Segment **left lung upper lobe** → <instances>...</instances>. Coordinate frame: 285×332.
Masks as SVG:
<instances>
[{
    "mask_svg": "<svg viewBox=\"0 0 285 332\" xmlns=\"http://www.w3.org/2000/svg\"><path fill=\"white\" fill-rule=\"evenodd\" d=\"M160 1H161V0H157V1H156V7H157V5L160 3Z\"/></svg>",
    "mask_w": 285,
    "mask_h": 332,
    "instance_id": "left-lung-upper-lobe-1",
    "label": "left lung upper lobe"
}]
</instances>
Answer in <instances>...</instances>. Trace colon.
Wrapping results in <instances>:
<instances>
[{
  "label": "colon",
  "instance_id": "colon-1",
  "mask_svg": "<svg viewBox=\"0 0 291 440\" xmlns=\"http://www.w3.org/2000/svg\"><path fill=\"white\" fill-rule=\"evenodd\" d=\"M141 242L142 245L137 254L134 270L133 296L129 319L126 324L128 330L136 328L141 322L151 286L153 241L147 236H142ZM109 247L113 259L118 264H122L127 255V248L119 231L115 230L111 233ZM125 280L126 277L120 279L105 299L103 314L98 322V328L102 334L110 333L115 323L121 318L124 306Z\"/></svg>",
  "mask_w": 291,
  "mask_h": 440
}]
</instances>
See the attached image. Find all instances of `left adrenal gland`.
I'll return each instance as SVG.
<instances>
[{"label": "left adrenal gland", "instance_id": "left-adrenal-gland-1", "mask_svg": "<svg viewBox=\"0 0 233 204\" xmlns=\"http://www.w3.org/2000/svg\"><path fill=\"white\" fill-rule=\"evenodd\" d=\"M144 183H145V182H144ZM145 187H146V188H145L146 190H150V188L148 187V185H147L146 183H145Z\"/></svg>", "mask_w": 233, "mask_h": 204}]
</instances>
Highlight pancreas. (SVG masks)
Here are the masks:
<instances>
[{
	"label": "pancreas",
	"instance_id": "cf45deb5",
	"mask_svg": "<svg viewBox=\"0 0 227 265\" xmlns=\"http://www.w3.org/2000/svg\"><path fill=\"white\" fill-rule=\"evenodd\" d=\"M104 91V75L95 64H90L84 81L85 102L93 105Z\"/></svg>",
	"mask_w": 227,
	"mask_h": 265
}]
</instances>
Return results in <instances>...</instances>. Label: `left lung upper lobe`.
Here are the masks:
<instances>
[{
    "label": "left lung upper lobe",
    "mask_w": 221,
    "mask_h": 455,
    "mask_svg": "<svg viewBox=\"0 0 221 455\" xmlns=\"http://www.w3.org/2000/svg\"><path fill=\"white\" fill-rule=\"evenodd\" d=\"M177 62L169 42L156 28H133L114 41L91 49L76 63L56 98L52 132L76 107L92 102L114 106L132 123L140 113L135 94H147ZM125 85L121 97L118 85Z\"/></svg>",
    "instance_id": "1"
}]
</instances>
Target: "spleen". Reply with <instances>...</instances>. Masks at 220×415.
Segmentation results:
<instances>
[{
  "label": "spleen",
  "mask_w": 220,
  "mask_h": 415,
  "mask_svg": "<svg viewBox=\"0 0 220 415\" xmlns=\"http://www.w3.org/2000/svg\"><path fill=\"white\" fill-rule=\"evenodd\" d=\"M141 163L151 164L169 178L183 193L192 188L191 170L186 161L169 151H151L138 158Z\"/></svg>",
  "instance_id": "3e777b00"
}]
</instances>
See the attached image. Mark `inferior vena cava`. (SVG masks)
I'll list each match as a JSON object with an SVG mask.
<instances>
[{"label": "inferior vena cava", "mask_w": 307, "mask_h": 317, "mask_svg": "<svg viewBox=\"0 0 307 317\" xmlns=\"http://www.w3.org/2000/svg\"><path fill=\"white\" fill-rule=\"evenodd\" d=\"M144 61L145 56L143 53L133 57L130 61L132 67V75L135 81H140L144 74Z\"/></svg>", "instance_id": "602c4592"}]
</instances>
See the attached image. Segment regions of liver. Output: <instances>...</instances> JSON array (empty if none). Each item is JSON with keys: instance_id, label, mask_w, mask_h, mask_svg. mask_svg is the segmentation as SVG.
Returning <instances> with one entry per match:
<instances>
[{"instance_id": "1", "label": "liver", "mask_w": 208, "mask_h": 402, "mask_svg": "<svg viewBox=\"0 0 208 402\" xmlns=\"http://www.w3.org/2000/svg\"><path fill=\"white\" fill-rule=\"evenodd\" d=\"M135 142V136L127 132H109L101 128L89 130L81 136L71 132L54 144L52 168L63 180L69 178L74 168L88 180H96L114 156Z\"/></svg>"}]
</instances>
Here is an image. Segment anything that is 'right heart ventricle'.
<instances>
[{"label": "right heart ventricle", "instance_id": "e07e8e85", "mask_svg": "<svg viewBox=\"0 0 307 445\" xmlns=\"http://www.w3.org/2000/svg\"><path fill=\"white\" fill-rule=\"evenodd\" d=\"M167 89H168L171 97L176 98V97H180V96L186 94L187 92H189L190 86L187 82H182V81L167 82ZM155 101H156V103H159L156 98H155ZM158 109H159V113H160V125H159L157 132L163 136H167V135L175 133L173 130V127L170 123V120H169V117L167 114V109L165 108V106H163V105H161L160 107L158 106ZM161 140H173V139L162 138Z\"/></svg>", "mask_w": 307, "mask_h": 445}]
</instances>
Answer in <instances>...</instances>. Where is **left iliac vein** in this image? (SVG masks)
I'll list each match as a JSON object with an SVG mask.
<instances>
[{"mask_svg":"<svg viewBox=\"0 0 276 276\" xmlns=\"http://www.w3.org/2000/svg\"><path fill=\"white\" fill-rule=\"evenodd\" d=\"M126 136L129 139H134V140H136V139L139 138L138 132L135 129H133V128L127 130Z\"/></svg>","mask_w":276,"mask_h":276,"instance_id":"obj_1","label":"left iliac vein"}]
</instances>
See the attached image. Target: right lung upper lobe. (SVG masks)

Task statement ▸
How many lines of the records above contain the string "iliac"? Case counts. Give only the number.

Result of the task ▸
2